Today and tomorrow I'm going to retirement parties for people I used to work with before I left my day job 22 months ago (but who's counting). For one of these folks, its a true retirement. One had her job eliminated and got the choice between a package or trying to apply for a new job and wisely chose door number one.
I loved my old team, loved a lot of what the company stood for and the way they did things, but spent the last five years miserable after they fired a CEO and brought in a new one. She was evil in heels.

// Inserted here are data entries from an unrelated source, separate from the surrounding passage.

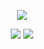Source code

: <div align="center">
  
  ![](http://github-profile-summary-cards.vercel.app/api/cards/profile-details?username=Warp9000&theme=github_dark)
  
  ![](http://github-profile-summary-cards.vercel.app/api/cards/repos-per-language?username=Warp9000&theme=github_dark)
  ![](http://github-profile-summary-cards.vercel.app/api/cards/stats?username=Warp9000&theme=github_dark)
</div>
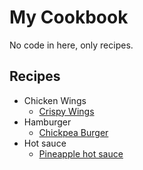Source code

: # My Cookbook
No code in here, only recipes.

## Recipes
* Chicken Wings
  * [Crispy Wings](chicken_wings/crispy_wings.md)
* Hamburger
  * [Chickpea Burger](burger/chickpea_burger.md)
* Hot sauce
  * [Pineapple hot sauce](hot_sauce/pinaeapple_hot_sauce.md)
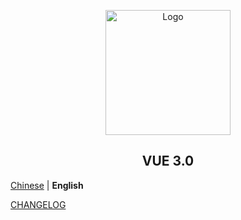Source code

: <p align="center">
  <a href="https://github.com/YueQuanXiaoChe/vue3-ts" target="_blank">
    <img alt="Logo" width="200" src="./.github/res/imgs/logo.png">
  </a>
</p>
<h2 align="center">VUE 3.0</h2>

[Chinese](./README.md) | **English**

[CHANGELOG](CHANGELOG.en_US.md)
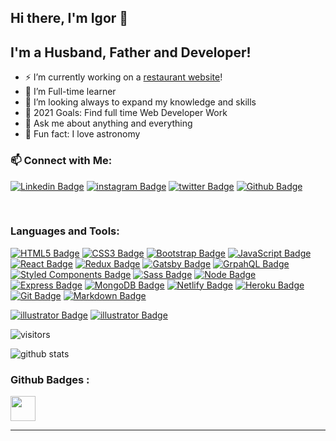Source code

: ## Hi there, I'm Igor 👋

## I'm a Husband, Father and Developer!

-   ⚡ I’m currently working on a [restaurant website][website]!
-   🌱 I’m Full-time learner 
-   👯 I’m looking always to expand my knowledge and skills
-   🥅 2021 Goals: Find full time Web Developer Work
-   💬 Ask me about anything and everything
-   🔭 Fun fact: I love astronomy

### 📫 Connect with Me:

[![Linkedin Badge](https://img.shields.io/badge/LinkedIn-0077B5?style=for-the-badge&logo=linkedin&logoColor=white&link=https://www.linkedin.com/in/igor-hristov)](https://www.linkedin.com/in/igor-hristov/)
[![instagram Badge](https://img.shields.io/badge/Instagram-E4405F?style=for-the-badge&logo=instagram&logoColor=white&link=https://www.instagram.com/igorhristov.me/)](https://www.instagram.com/igorhristov.me/)
[![twitter Badge](https://img.shields.io/badge/Twitter-1DA1F2?style=for-the-badge&logo=twitter&logoColor=white&link=https://twitter.com/igorhristov_me)](https://twitter.com/igorhristov_me)
[![Github Badge](https://img.shields.io/badge/GitHub-100000?style=for-the-badge&logo=github&logoColor=white&link=https://github.com/igorhristov)](https://github.com/igorhristov)

<br />

### Languages and Tools:

[![HTML5 Badge](https://img.shields.io/badge/HTML5-E34F26?style=for-the-badge&logo=html5&logoColor=white&link=https://igorhr.github.io/portfolio/htmlCSS/academy/homework/homework-7/index.html)](https://igorhr.github.io/portfolio/htmlCSS/academy/homework/homework-7/index.html)
[![CSS3 Badge](https://img.shields.io/badge/CSS3-1572B6?style=for-the-badge&logo=css3&logoColor=white&link=https://igorhr.github.io/portfolio/htmlCSS/academy/homework/tributePage/index.html)](https://igorhr.github.io/portfolio/htmlCSS/academy/homework/tributePage/index.html)
[![Bootstrap Badge](https://img.shields.io/badge/Bootstrap-563D7C?style=for-the-badge&logo=bootstrap&logoColor=white&link=https://igorhr.github.io/)](https://igorhr.github.io/)
[![JavaScript Badge](https://img.shields.io/badge/JavaScript-F7DF1E?style=for-the-badge&logo=javascript&logoColor=black&link=https://github.com/igorhristov/javaScript)](https://github.com/igorhristov/javaScript)
[![React Badge](https://img.shields.io/badge/React-20232A?style=for-the-badge&logo=react&logoColor=61DAFB&link=https://react-blog-igor.herokuapp.com/)](https://react-blog-igor.herokuapp.com/) 
[![Redux Badge](https://img.shields.io/badge/Redux-593D88?style=for-the-badge&logo=redux&logoColor=white&link=https://react-blog-igor.herokuapp.com/)](https://react-blog-igor.herokuapp.com/) 
[![Gatsby Badge](https://img.shields.io/badge/Gatsby-663399?style=for-the-badge&logo=gatsby&logoColor=white&link=https://igorhristov.me/)](https://igorhristov.me/) 
[![GrpahQL Badge](https://img.shields.io/badge/-GraphQL-E10098?style=for-the-badge&logo=graphql&link=https://igorhristov.me/)](https://igorhristov.me/) 
[![Styled Components Badge](https://img.shields.io/badge/styled--components-DB7093?style=for-the-badge&logo=styled-components&logoColor=white&link=https://igorhristov.me/)](https://igorhristov.me/)
[![Sass Badge](https://img.shields.io/badge/SASS%20-hotpink.svg?&style=for-the-badge&logo=SASS&logoColor=white&link=https://igorhristov.me/)](https://igorhristov.me/)
[![Node Badge](https://img.shields.io/badge/Node.js-43853D?style=for-the-badge&logo=node.js&logoColor=white&link=https://igorfullstack.herokuapp.com/)](https://igorfullstack.herokuapp.com/)
[![Express Badge](https://img.shields.io/badge/Express.js-404D59?style=for-the-badge&link=https://igorfullstack.herokuapp.com/)](https://igorfullstack.herokuapp.com/)
[![MongoDB Badge](https://img.shields.io/badge/MongoDB-4EA94B?style=for-the-badge&logo=mongodb&logoColor=white&link=https://igorfullstack.herokuapp.com/)](https://igorfullstack.herokuapp.com/)
[![Netlify Badge](https://img.shields.io/badge/Netlify-00C7B7?style=for-the-badge&logo=netlify&logoColor=white&link=https://igor-utility.netlify.app/)](https://igor-utility.netlify.app/)
[![Heroku Badge](https://img.shields.io/badge/Heroku-430098?style=for-the-badge&logo=heroku&logoColor=white&link=https://igorfullstack.herokuapp.com/)](https://igorfullstack.herokuapp.com/)
[![Git Badge](https://img.shields.io/badge/git%20-%23F05033.svg?&style=for-the-badge&logo=git&logoColor=white&link=https://igorfullstack.herokuapp.com/)](https://igorfullstack.herokuapp.com/)
[![Markdown Badge](https://img.shields.io/badge/markdown-%23000000.svg?&style=for-the-badge&logo=markdown&logoColor=white&link=https://github.com/igorhristov)](https://github.com/igorhristov)

[![illustrator Badge](https://img.shields.io/badge/adobe%20illustrator%20-%23FF9A00.svg?&style=for-the-badge&logo=adobe%20illustrator&logoColor=white&link=https://github.com/igorhristov)](https://github.com/igorhristov)
[![illustrator Badge](https://img.shields.io/badge/figma%20-%23F24E1E.svg?&style=for-the-badge&logo=figma&logoColor=white&link=https://github.com/igorhristov)](https://github.com/igorhristov)



![visitors](https://windard-visitor-badge.glitch.me/badge?page_id=igorhristov.github.profile)



![github stats](https://github-readme-stats.vercel.app/api?username=igorhristov&show_icons=true)


### Github Badges :
<a href="https://archiveprogram.github.com/" target="_blank"><img src="https://raw.githubusercontent.com/acervenky/acervenky/master/assets/acbadge.gif" width="40" height="40"></a>

---

[website]: https://kancona.netlify.app
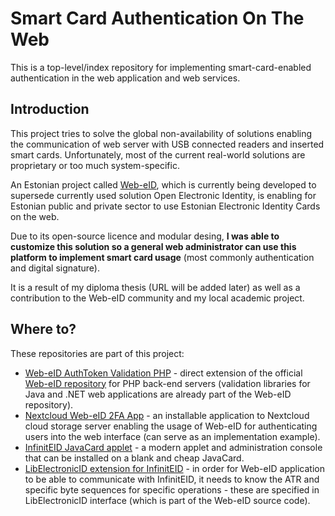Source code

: # Smart Card Authentication On The Web
This is a top-level/index repository for implementing smart-card-enabled authentication in the web application and web services.

## Introduction
This project tries to solve the global non-availability of solutions enabling the communication of web server with USB connected readers and inserted smart cards. Unfortunately, most of the current real-world solutions are proprietary or too much system-specific.

An Estonian project called [Web-eID](https://web-eid.eu), which is currently being developed to supersede currently used solution Open Electronic Identity, is enabling for Estonian public and private sector to use Estonian Electronic Identity Cards on the web.

Due to its open-source licence and modular desing, **I was able to customize this solution so a general web administrator can use this platform to implement smart card usage** (most commonly authentication and digital signature).

It is a result of my diploma thesis (URL will be added later) as well as a contribution to the Web-eID community and my local academic project.

## Where to?
These repositories are part of this project:
* [Web-eID AuthToken Validation PHP](https://github.com/Muzosh/web-eid-authtoken-validation-php) - direct extension of the official [Web-eID repository](https://github.com/web-eid) for PHP back-end servers (validation libraries for Java and .NET web applications are already part of the Web-eID repository).
* [Nextcloud Web-eID 2FA App](https://github.com/Muzosh/nextcloud_twofactor_webeid) - an installable application to Nextcloud cloud storage server enabling the usage of Web-eID for authenticating users into the web interface (can serve as an implementation example).
* [InfinitEID JavaCard applet](https://github.com/Muzosh/InfinitEID) - a modern applet and administration console that can be installed on a blank and cheap JavaCard.
* [LibElectronicID extension for InfinitEID](https://github.com/Muzosh/libelectronic-id-with-InfinitEID) - in order for Web-eID application to be able to communicate with InfinitEID, it needs to know the ATR and specific byte sequences for specific operations - these are specified in LibElectronicID interface (which is part of the Web-eID source code).
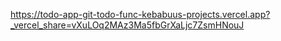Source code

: https://todo-app-git-todo-func-kebabuus-projects.vercel.app?_vercel_share=vXuLOq2MAz3Ma5fbGrXaLjc7ZsmHNouJ

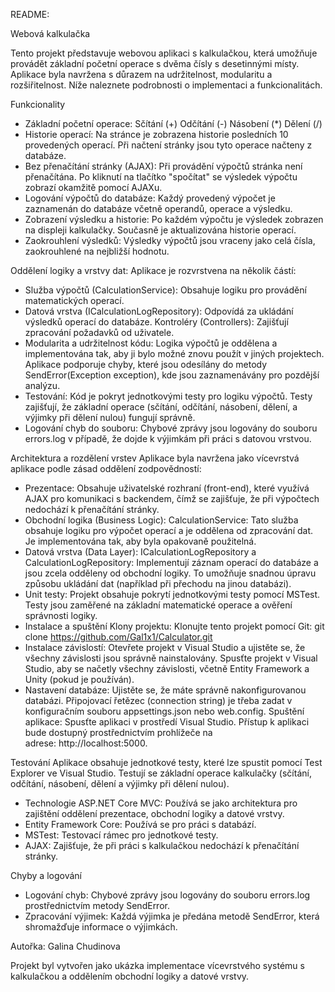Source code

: README: 

Webová kalkulačka 

Tento projekt představuje webovou aplikaci s kalkulačkou, která umožňuje provádět základní početní operace s dvěma čísly s desetinnými místy. 
Aplikace byla navržena s důrazem na udržitelnost, modularitu a rozšiřitelnost. Níže naleznete podrobnosti o implementaci a funkcionalitách.

Funkcionality 

* Základní početní operace: Sčítání (+) Odčítání (-) Násobení (*) Dělení (/) 
* Historie operací: Na stránce je zobrazena historie posledních 10 provedených operací. Při načtení stránky jsou tyto operace načteny z databáze.
* Bez přenačítání stránky (AJAX): Při provádění výpočtů stránka není přenačítána. Po kliknutí na tlačítko "spočítat" se výsledek výpočtu zobrazí okamžitě pomocí AJAXu.
* Logování výpočtů do databáze: Každý provedený výpočet je zaznamenán do databáze včetně operandů, operace a výsledku.
* Zobrazení výsledku a historie: Po každém výpočtu je výsledek zobrazen na displeji kalkulačky. Současně je aktualizována historie operací.
* Zaokrouhlení výsledků: Výsledky výpočtů jsou vraceny jako celá čísla, zaokrouhlené na nejbližší hodnotu.

Oddělení logiky a vrstvy dat: 
Aplikace je rozvrstvena na několik částí: 
* Služba výpočtů (CalculationService): Obsahuje logiku pro provádění matematických operací. 
* Datová vrstva (ICalculationLogRepository): Odpovídá za ukládání výsledků operací do databáze. Kontroléry (Controllers): Zajišťují zpracování požadavků od uživatele.
* Modularita a udržitelnost kódu: Logika výpočtů je oddělena a implementována tak, aby ji bylo možné znovu použít v jiných projektech. Aplikace podporuje chyby, které jsou odesílány do metody SendError(Exception exception), kde jsou zaznamenávány pro pozdější analýzu.
* Testování: Kód je pokryt jednotkovými testy pro logiku výpočtů. Testy zajišťují, že základní operace (sčítání, odčítání, násobení, dělení, a výjimky při dělení nulou) fungují správně.
* Logování chyb do souboru: Chybové zprávy jsou logovány do souboru errors.log v případě, že dojde k výjimkám při práci s datovou vrstvou.

Architektura a rozdělení vrstev 
Aplikace byla navržena jako vícevrstvá aplikace podle zásad oddělení zodpovědností: 
* Prezentace: Obsahuje uživatelské rozhraní (front-end), které využívá AJAX pro komunikaci s backendem, čímž se zajišťuje, že při výpočtech nedochází k přenačítání stránky.
* Obchodní logika (Business Logic): CalculationService: Tato služba obsahuje logiku pro výpočet operací a je oddělena od zpracování dat. Je implementována tak, aby byla opakovaně použitelná.
* Datová vrstva (Data Layer): ICalculationLogRepository a CalculationLogRepository: Implementují záznam operací do databáze a jsou zcela odděleny od obchodní logiky. To umožňuje snadnou úpravu způsobu ukládání dat (například při přechodu na jinou databázi).
* Unit testy: Projekt obsahuje pokrytí jednotkovými testy pomocí MSTest. Testy jsou zaměřené na základní matematické operace a ověření správnosti logiky.
* Instalace a spuštění Klony projektu: Klonujte tento projekt pomocí Git: git clone https://github.com/Gal1x1/Calculator.git
* Instalace závislostí: Otevřete projekt v Visual Studio a ujistěte se, že všechny závislosti jsou správně nainstalovány. Spusťte projekt v Visual Studio, aby se načetly všechny závislosti, včetně Entity Framework a Unity (pokud je používán).
* Nastavení databáze: Ujistěte se, že máte správně nakonfigurovanou databázi. Připojovací řetězec (connection string) je třeba zadat v konfiguračním souboru appsettings.json nebo web.config. Spuštění aplikace: Spusťte aplikaci v prostředí Visual Studio. Přístup k aplikaci bude dostupný prostřednictvím prohlížeče na adrese: http://localhost:5000.

Testování 
Aplikace obsahuje jednotkové testy, které lze spustit pomocí Test Explorer ve Visual Studio. Testují se základní operace kalkulačky (sčítání, odčítání, násobení, dělení a výjimky při dělení nulou).
* Technologie ASP.NET Core MVC: Používá se jako architektura pro zajištění oddělení prezentace, obchodní logiky a datové vrstvy. 
* Entity Framework Core: Používá se pro práci s databází.
* MSTest: Testovací rámec pro jednotkové testy.
* AJAX: Zajišťuje, že při práci s kalkulačkou nedochází k přenačítání stránky.

Chyby a logování 
* Logování chyb: Chybové zprávy jsou logovány do souboru errors.log prostřednictvím metody SendError.
* Zpracování výjimek: Každá výjimka je předána metodě SendError, která shromažďuje informace o výjimkách.

Autořka: Galina Chudinova 

Projekt byl vytvořen jako ukázka implementace vícevrstvého systému s kalkulačkou a oddělením obchodní logiky a datové vrstvy.
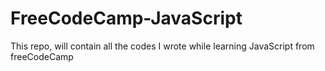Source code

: # FreeCodeCamp-JavaScript
This repo, will contain all the codes I wrote while learning JavaScript from freeCodeCamp
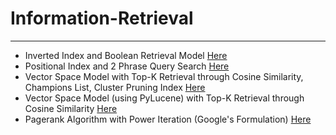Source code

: # Information-Retrieval
***

+ Inverted Index and Boolean Retrieval Model [Here](https://github.com/iSiddharth20/Information-Retrieval/tree/main/Inverted-Index)
+ Positional Index and 2 Phrase Query Search [Here](https://github.com/iSiddharth20/Information-Retrieval/tree/main/Positional-Index)
+ Vector Space Model with Top-K Retrieval through Cosine Similarity, Champions List, Cluster Pruning Index [Here](https://github.com/iSiddharth20/Information-Retrieval/tree/main/Vector-Space-Model)
+ Vector Space Model (using PyLucene) with Top-K Retrieval through Cosine Similarity [Here](https://github.com/iSiddharth20/Information-Retrieval/tree/main/Vector-Space-Model-PyLucene)
+ Pagerank Algorithm with Power Iteration (Google's Formulation) [Here](https://github.com/iSiddharth20/Information-Retrieval/tree/main/Pagerank-PowerIteration-GoogleFormulation)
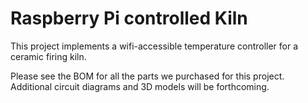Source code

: Raspberry Pi controlled Kiln
============================

This project implements a wifi-accessible temperature controller for a ceramic firing kiln.

Please see the BOM for all the parts we purchased for this project. Additional circuit diagrams and 3D models will be forthcoming.
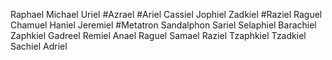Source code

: Raphael
Michael
Uriel
#Azrael
#Ariel
Cassiel
Jophiel
Zadkiel
#Raziel
Raguel
Chamuel
Haniel
Jeremiel
#Metatron
Sandalphon
Sariel
Selaphiel
Barachiel
Zaphkiel
Gadreel
Remiel
Anael
Raguel
Samael
Raziel
Tzaphkiel
Tzadkiel
Sachiel
Adriel
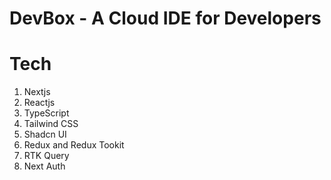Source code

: # DevBox - A Cloud IDE for Developers

# Tech
1. Nextjs
2. Reactjs
3. TypeScript
4. Tailwind CSS
5. Shadcn UI
6. Redux and Redux Tookit
7. RTK Query
8. Next Auth
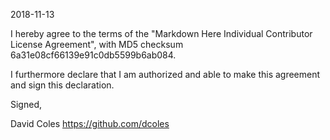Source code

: 2018-11-13

I hereby agree to the terms of the "Markdown Here Individual Contributor License
Agreement", with MD5 checksum 6a31e08cf66139e91c0db5599b6ab084.

I furthermore declare that I am authorized and able to make this agreement and
sign this declaration.

Signed,

David Coles https://github.com/dcoles
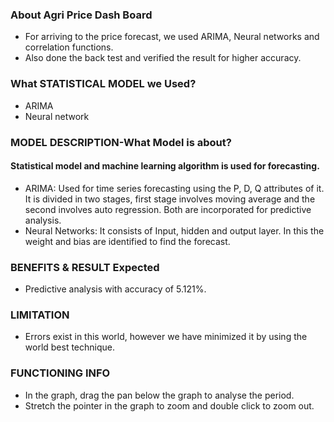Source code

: ### About Agri Price Dash Board
* For arriving to the price forecast, we used ARIMA, Neural networks and correlation functions. 
* Also done the back test and verified the result for higher accuracy.   

### What STATISTICAL MODEL we Used?
* ARIMA 
* Neural network

### MODEL DESCRIPTION-What Model is about?
#### Statistical model and machine learning algorithm is used for forecasting. 
* ARIMA: Used for time series forecasting using the P, D, Q attributes of it. It is divided in two stages, first stage involves moving average and the second involves auto regression. Both are incorporated for predictive analysis.
* Neural Networks: It consists of Input, hidden and output layer. In this the weight and bias are identified to find the forecast.

### BENEFITS & RESULT Expected
* Predictive analysis with accuracy of 5.121%.

### LIMITATION
* Errors exist in this world, however we have minimized it by using the world best technique.

### FUNCTIONING INFO 
* In the graph, drag the pan below the graph to analyse the period.
* Stretch the pointer in the graph to zoom and double click to zoom out.  

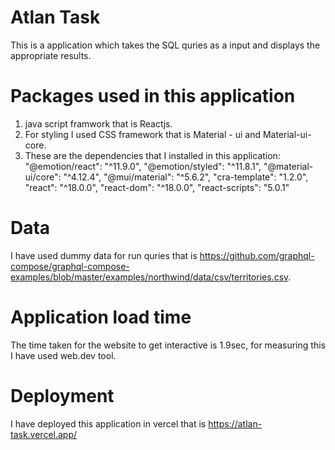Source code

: # Atlan Task
This is a application which takes the SQL quries as a input and displays the appropriate results.

# Packages used in this application
1. java script framwork that is Reactjs. <br/>
2. For styling I used CSS framework that is Material - ui and Material-ui-core.<br/>
3. These are the dependencies that I installed in this application:<br/>
    "@emotion/react": "^11.9.0",
    "@emotion/styled": "^11.8.1",
    "@material-ui/core": "^4.12.4",
    "@mui/material": "^5.6.2",
    "cra-template": "1.2.0",
    "react": "^18.0.0",
    "react-dom": "^18.0.0",
    "react-scripts": "5.0.1"

# Data
I have used dummy data for run quries that is https://github.com/graphql-compose/graphql-compose-examples/blob/master/examples/northwind/data/csv/territories.csv.

# Application load time
The time taken for the website to get interactive is 1.9sec, for measuring this I have used web.dev tool.


# Deployment
I have deployed this application in vercel that is https://atlan-task.vercel.app/


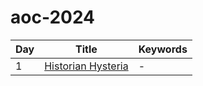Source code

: # aoc-2024

| Day | Title                       | Keywords |
| --- | --------------------------- | -------- |
| 1   | [Historian Hysteria](01.py) | -        |
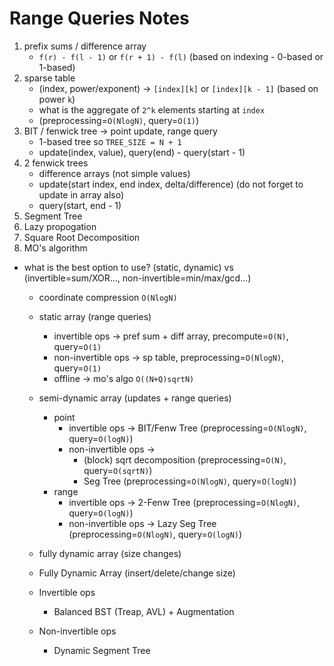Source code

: # Range Queries Notes

1. prefix sums / difference array
   - `f(r) - f(l - 1)` or `f(r + 1) - f(l)` (based on indexing - 0-based or 1-based)
2. sparse table
   - (index, power/exponent) -> `[index][k]` or `[index][k - 1]` (based on power `k`)
   - what is the aggregate of `2^k` elements starting at `index`
   - (preprocessing=`O(NlogN)`, query=`O(1)`)
3. BIT / fenwick tree -> point update, range query
   - 1-based tree so `TREE_SIZE = N + 1`
   - update(index, value), query(end) - query(start - 1)
4. 2 fenwick trees
   - difference arrays (not simple values)
   - update(start index, end index, delta/difference) (do not forget to update in array also)
   - query(start, end - 1)
5. Segment Tree
6. Lazy propogation
7. Square Root Decomposition
8. MO's algorithm

- what is the best option to use? (static, dynamic) vs (invertible=sum/XOR..., non-invertible=min/max/gcd...)
  - coordinate compression `O(NlogN)`
  - static array (range queries)
    - invertible ops -> pref sum + diff array, precompute=`O(N)`, query=`O(1)`
    - non-invertible ops -> sp table, preprocessing=`O(NlogN)`, query=`O(1)`
    - offline -> mo's algo `O((N+Q)sqrtN)`
  - semi-dynamic array (updates + range queries)
    - point
      - invertible ops -> BIT/Fenw Tree (preprocessing=`O(NlogN)`, query=`O(logN)`)
      - non-invertible ops ->
        - (block) sqrt decomposition (preprocessing=`O(N)`, query=`O(sqrtN)`)
        - Seg Tree (preprocessing=`O(NlogN)`, query=`O(logN)`)
    - range
      - invertible ops -> 2-Fenw Tree (preprocessing=`O(NlogN)`, query=`O(logN)`)
      - non-invertible ops -> Lazy Seg Tree (preprocessing=`O(NlogN)`, query=`O(logN)`)
  - fully dynamic array (size changes)
  
  - Fully Dynamic Array (insert/delete/change size)
  - Invertible ops
    - Balanced BST (Treap, AVL) + Augmentation
  - Non-invertible ops
    - Dynamic Segment Tree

She brought in people who were bad for the company, and fired dozens of people whose jobs she didn't even understand. I remember the first time she presided over a large morning meeting for senior managers. The food had been the same for years - pastries, bagels, coffee, juice, cups of yogurt. She looked at this poor hapless secretary and said, "Where's the protein? I want bacon and eggs." And then walked away, secure in the knowledge that somehow this woman would find bacon, eggs, someone to cook them, etc. And do it all in 20 minutes.
By the time I left my job, this CEO had been fired, and nearly all of the people she had brought in were going or gone. But still, it wasn't a happy place for me. When I left, it was a huge financial gamble. My agent called it, "Sailing your boat into the middle of the ocean and setting it on fire." But it has worked out, despite some times when I despaired it wouldn't. Lately, it has worked out really well.
So if I'm going to show up at my old workplace again, this is the perfect time for it. I'm at a really great space in my career. I'm happy. My life is MY life in a way it has never been before.
If only I were 10 pounds thinner, it would be perfect. But I'll take this.